Also, look around for used dryers...maybe one of them could be gotten for cheap, and the parts scavenged off of it. My father in law is an expert at finding those old junkers and using parts off of them (his wife really likes the old one she has and won't give up on it until they just can't fix it anymore). Try garage sales or newspaper classifieds for a cheap one, sometimes the timers off of a similar model, even off of the non-gas will work if you really don't want to give up your current one.

If/when you get the timer and need some help putting it on, let me know...as I said, my father in law is excellent at putting them back together, I could put you in touch with him, or just find out what he says and give you the information.

Good Luck!!


----------



## lexmarks567 (Aug 13, 2006)

Update.Seams depending on what cycle its on it won't shut off.Now let me explain this like your a 2 year old. When I start the dryer and it runs through its cycle and it reaches the end of the cycle it will turn off like its supposed to.But the timer will continue to run and when it gets to the next cycle it will start back up and run that cycle and so on.But Now depending on what cycle I put it on.it will either stick or work correctly.but when it sticks you can open the door have it come to a compleat stop close the door and it starts back up without having to hit the start button. As soon as I get some money I will call the repiar guy.This is the 3rd repair that its needed. The first a senser broke so it would not heat up. The second needed the gasket in the back replaced.Now it won't stop.And No its not under warrenty.its too old.


----------



## Farmgirl22 (Jun 12, 2006)

lexmarks567 said:


> Update.Seams depending on what cycle its on it won't shut off.Now let me explain this like your a 2 year old...


Should I be offended??  I read through the whole thing...I was sure I was understanding what you were saying...maybe not....oh well. Sorry I couldn't help.


----------



## lexmarks567 (Aug 13, 2006)

Farmgirl22 said:


> Should I be offended??  I read through the whole thing...I was sure I was understanding what you were saying...maybe not....oh well. Sorry I couldn't help.


No I was explaining it to everyone in a 2 year old way so we get exsactly whats happening sense one member is confused


----------



## paisanol69 (Sep 7, 2005)

lexmarks567 said:


> No I was explaining it to everyone in a 2 year old way so we get exsactly whats happening *sense *one member is confused


Do not take this the wrong way, but when describing a "technical" problem, it is often important to pay attention to your grammer!


----------



## lexmarks567 (Aug 13, 2006)

paisanol69 said:


> Do not take this the wrong way, but when describing a "technical" problem, it is often important to pay attention to your grammer!

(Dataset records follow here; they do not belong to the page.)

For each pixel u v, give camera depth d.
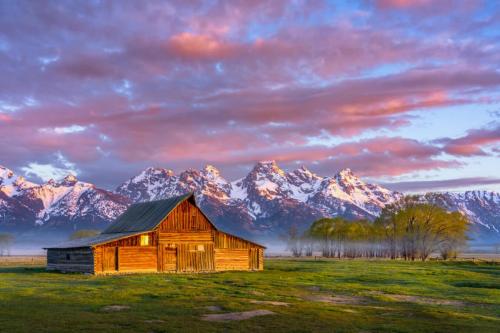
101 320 30.59
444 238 149.00
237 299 41.47
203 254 83.88
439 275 76.06
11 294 43.00
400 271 84.62
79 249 78.56
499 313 38.84
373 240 185.00
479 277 73.69
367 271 84.38
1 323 29.41
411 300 45.50
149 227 80.69
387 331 29.67
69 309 34.84
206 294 45.00
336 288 53.47
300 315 33.97
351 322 32.16
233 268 86.25
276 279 64.69
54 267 85.31
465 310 39.75
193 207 84.44
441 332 29.72
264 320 31.84
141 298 41.28
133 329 28.16
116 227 92.50
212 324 30.16
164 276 69.56
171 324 29.78
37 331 27.30
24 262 126.94
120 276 69.38
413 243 150.62
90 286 51.84
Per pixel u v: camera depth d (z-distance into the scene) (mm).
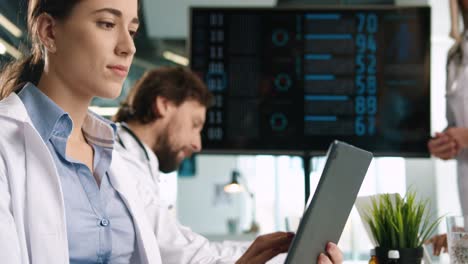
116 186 1416
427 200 1660
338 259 1306
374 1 5695
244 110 3516
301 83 3521
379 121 3506
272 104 3520
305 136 3512
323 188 1258
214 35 3527
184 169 7988
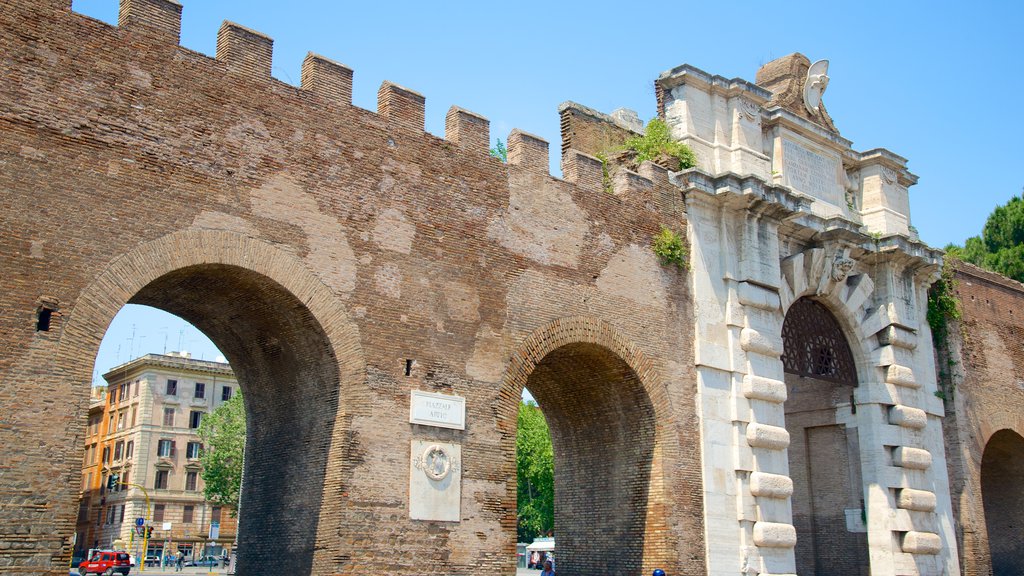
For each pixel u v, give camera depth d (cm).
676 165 3294
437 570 2397
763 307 3291
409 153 2611
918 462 3650
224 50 2342
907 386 3762
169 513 8912
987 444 4469
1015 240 6925
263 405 2628
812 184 3725
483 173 2761
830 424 3781
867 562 3606
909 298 3878
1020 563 4456
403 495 2377
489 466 2570
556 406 3294
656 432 2978
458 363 2567
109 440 9538
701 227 3253
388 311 2461
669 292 3123
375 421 2370
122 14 2228
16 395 1884
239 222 2248
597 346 2902
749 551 3033
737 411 3145
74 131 2050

it would also help if TSG spell checker would do its job better


----------



## Skivvywaver (Mar 18, 2001)

Johnpost hit it on the head. The timer is shot.


----------



## lexmarks567 (Aug 13, 2006)

Skivvywaver said:


> Johnpost hit it on the head. The timer is shot.

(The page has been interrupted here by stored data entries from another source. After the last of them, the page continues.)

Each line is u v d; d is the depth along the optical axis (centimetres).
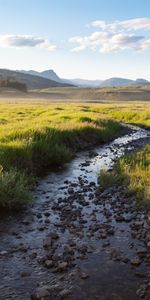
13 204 1196
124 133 3838
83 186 1524
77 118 3691
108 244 937
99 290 730
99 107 7162
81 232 1015
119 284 752
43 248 912
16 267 814
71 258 853
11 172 1370
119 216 1141
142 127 4681
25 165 1669
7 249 903
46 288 727
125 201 1292
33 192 1410
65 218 1130
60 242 950
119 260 853
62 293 712
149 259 857
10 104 7775
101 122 3781
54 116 4000
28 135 2169
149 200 1227
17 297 702
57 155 1970
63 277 776
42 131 2305
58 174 1748
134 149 2659
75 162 2080
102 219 1123
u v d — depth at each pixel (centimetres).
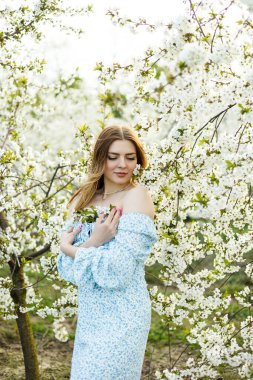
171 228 314
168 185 295
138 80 283
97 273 249
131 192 266
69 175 396
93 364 252
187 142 275
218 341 328
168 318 343
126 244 252
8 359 468
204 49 247
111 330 254
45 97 603
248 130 284
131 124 323
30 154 434
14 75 441
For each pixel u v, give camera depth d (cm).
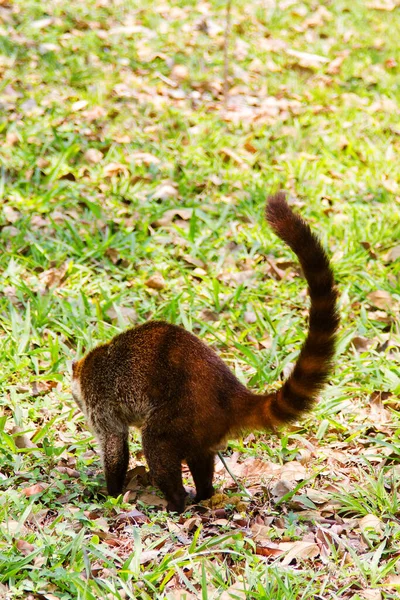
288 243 505
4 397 703
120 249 937
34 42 1473
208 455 584
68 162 1127
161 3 1725
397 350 808
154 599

used to fix it by taking the knob off and cleaning the lint out.is this a hard job or leave it to the pros.and how much does a job like that run


----------



## Tapeuup (Apr 6, 2005)

timer will run about $40 to $100, if you remove the back panel about 6 or 7 screws, two screws hold the timer in, pull straight out on the knob and you will see them. what happened is two contacts welded together. I'm assuming that this dryer is about 25 yrs old because you say its a 60 series. If you dare to open the timer pry the two contacts apart then take a fingernail file to clean the two contacts up but its a temp fix. That dryer was built by Whirlpool with Sear's name on it "Kenmore"


----------



## lexmarks567 (Aug 13, 2006)

Tapeuup said:


> timer will run about $40 to $100, if you remove the back panel about 6 or 7 screws, two screws hold the timer in, pull straight out on the knob and you will see them. what happened is two contacts welded together. I'm assuming that this dryer is about 25 yrs old because you say its a 60 series. If you dare to open the timer pry the two contacts apart then take a fingernail file to clean the two contacts up but its a temp fix. That dryer was built by Whirlpool with Sear's name on it "Kenmore"


heres a pic of the dryer


----------



## Tapeuup (Apr 6, 2005)

yep, built by Whirlpool, if you open the door the model number will be a little tag and start with 110.XXXXXXXX Post the model and I'll tell you how much a timer is.


----------



## Tapeuup (Apr 6, 2005)

Good dryers and would be worth fixing, its aprox 10 yrs old


----------



## Tapeuup (Apr 6, 2005)

Your washer is also built by Whirlpool, I have one as well.


----------



## lexmarks567 (Aug 13, 2006)

yes washers a whirlpool ok dryer number 110.97565110


----------



## Tapeuup (Apr 6, 2005)

Part # 3392250

$ 72.77 

Go or call sears and give them the Part# and it should be 72.77 + tax


----------